Throughout the decision. Ho noted his ruling was not based on the case’s merits. And he entirely rejected parts of the DOJ and the mayor’s claims that the prosecutors who were trying the case before the Trump administration intervened had political motivations.

“[The] Southern District of New York prosecutors who worked on this case followed all appropriate Justice Department guidelines. There is no evidence—zero—that they had any improper motives,” the judge wrote.

The mayor has faced scathing criticism for agreeing to the terms laid out by the Trump administration and saw calls for his removal amid concerns he was sacrificing New York City’s immigrant communities to save his own skin.

Those criticisms reached a fever pitch when Adams appeared on “Fox & Friends” with Trump’s border czar Tom Homan, who said he’d be “up [the mayor’s] butt” if he didn’t play ball with the Trump administration as it sought to carry out deportations.

 

Bove filed the dismissal bid after the interim head of the Manhattan U.S. attorney’s office, Danielle Sassoon — a veteran prosecutor and registered Republican whom Trump had installed in the senior role on his first full day in office — quit rather than obey the order to wind down the case, in which Adams faced up to 45 years in prison if convicted.

Sassoon wrote to Trump’s new Attorney General Pam Bondi before resigning, saying she had been preparing to sign off on more charges accusing the mayor of attempting to conceal his crimes from the FBI and ordering others to do the same. She said the proposed arrangement amounted to a “quid pro quo” between Adams and the Trump administration, “indicating that Adams would be in a position to assist with the Department’s enforcement priorities only if the indictment were dismissed.”

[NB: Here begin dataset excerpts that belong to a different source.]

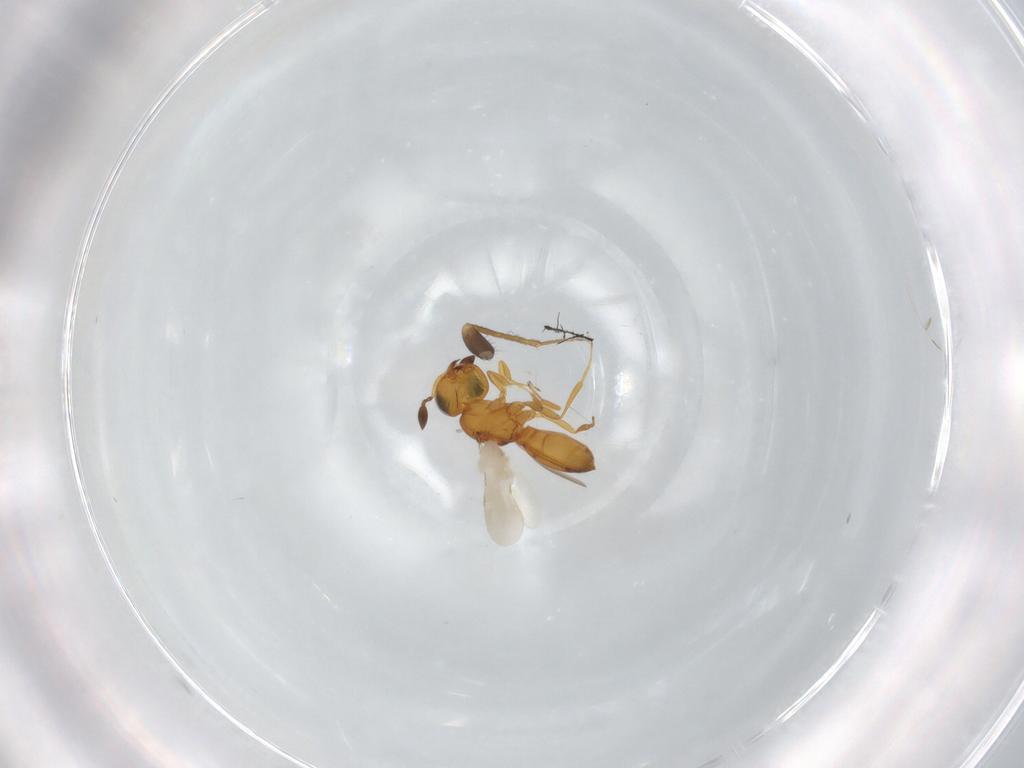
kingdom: Animalia
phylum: Arthropoda
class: Insecta
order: Hymenoptera
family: Scelionidae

The prosecutor was one of at least eight Justice Department staffers to resign over the controversy, including one of the lead prosecutors handling the case, former Assistant U.S. Attorney Hagan Scotten.

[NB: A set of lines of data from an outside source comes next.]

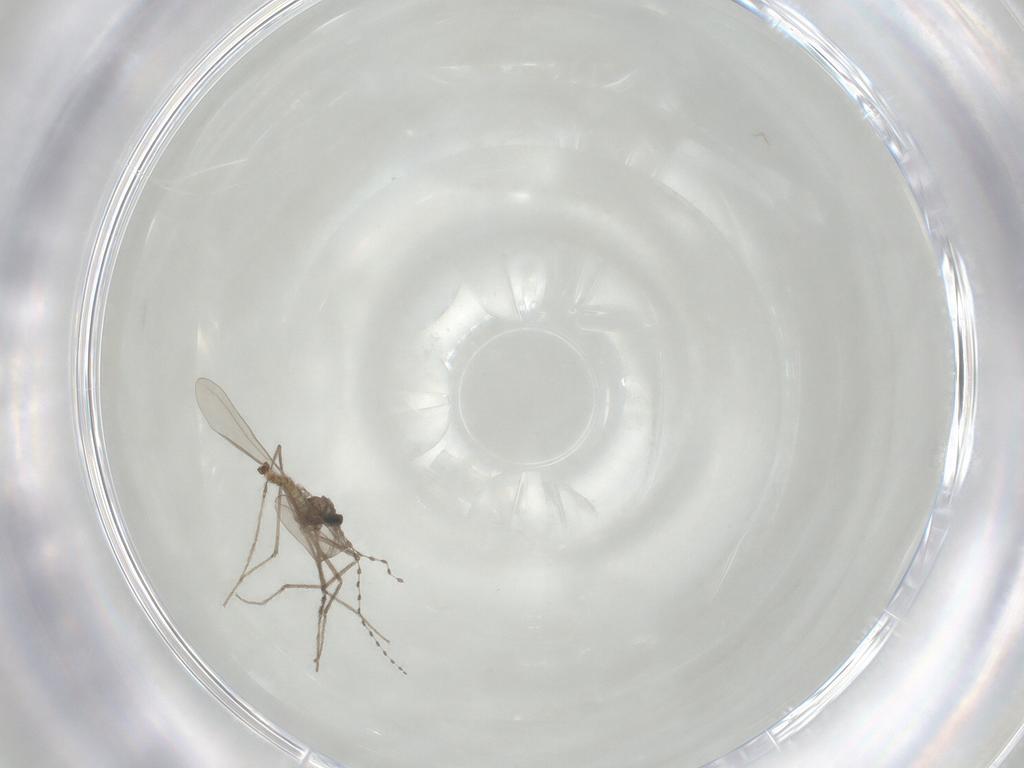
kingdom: Animalia
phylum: Arthropoda
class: Insecta
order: Diptera
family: Cecidomyiidae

In his resignation letter, Scotten, a U.S. Army vet who clerked for conservative Chief Supreme Court Justice John Roberts and Justice Brett Kavanaugh, told Bove he’d have to find another “fool” t o ask the court to throw out the case.

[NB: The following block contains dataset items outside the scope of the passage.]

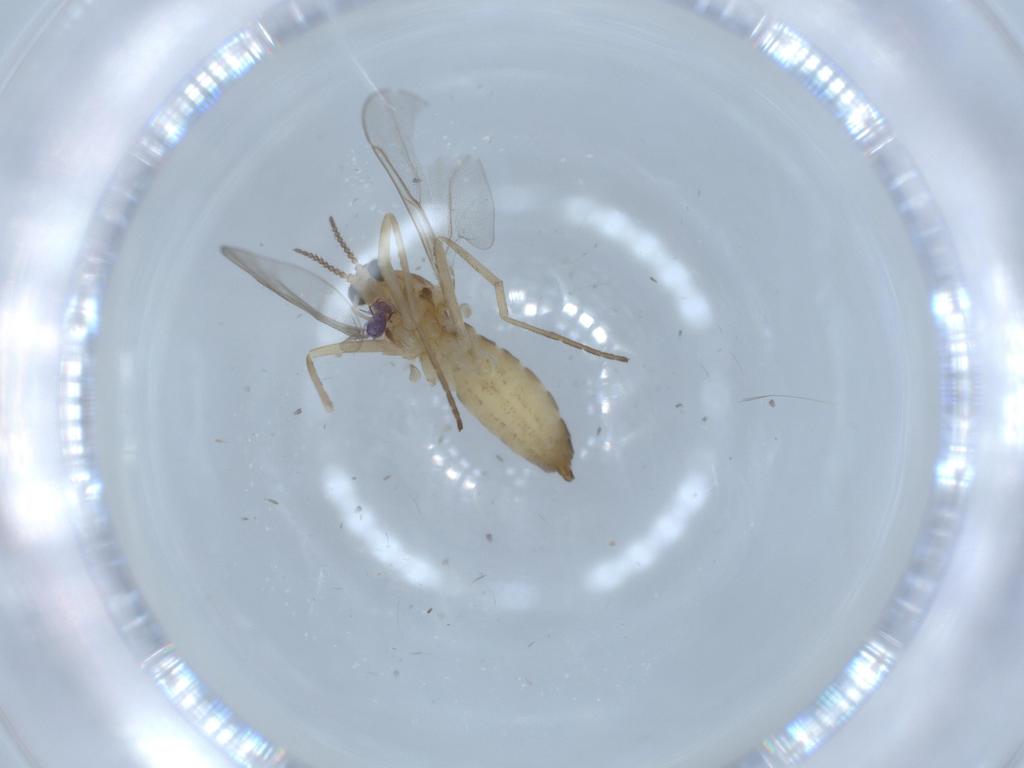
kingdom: Animalia
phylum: Arthropoda
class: Insecta
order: Diptera
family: Cecidomyiidae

“[Any] assistant U.S. attorney would know that our laws and traditions do not allow using the prosecutorial power to influence other citizens, much less elected officials, in this way,” Scotten wrote.

“If no lawyer within earshot of the President is willing to give him that advice, then I expect you will eventually find someone who is enough of a fool, or enough of a coward, to file your motion. But it was never going to be me.”

After the Justice Department filed its dismissal motion, Adams filed his own, asking Ho to get rid of the case for good. He claimed the widely reported letters by Sassoon and Scotten had destroyed whatever presumption of innocence he had left.

The indictment handed up by a federal grand jury in September accused Adams of bribery, wire fraud, conspiracy, and two counts of soliciting contributions from foreign nationals for allegedly putting a price on his political influence starting more than a decade ago when he was Brooklyn borough president.

The case alleged that Adams accepted luxury travel and hotel stays worldwide from wealthy Turkish officials and businessmen and solicited illicit campaign donations from his foreign benefactors, which were funneled through U.S. citizens and maximized through the city’s public matching funds program.

Prosecutors secured a guilty plea from Brooklyn real estate magnate Erden Arkan in January, who was expected to testify at the trial, in which he admitted organizing illegal donations for Adams in spring 2021 on the orders of the then-mayoral candidate. A former senior aide to the mayor, Mohamed Bahi, had also agreed to plead guilty to related charges before Trump’s Justice Department intervened.

The feds said trial evidence would have proven how Adams partly repaid the bribes by forcing former FDNY Commissioner Daniel Nigro to disregard safety concerns by prematurely opening a skyscraper in Midtown housing Turkey’s consulate in time for a visit by President Recep Tayyip Erdogan.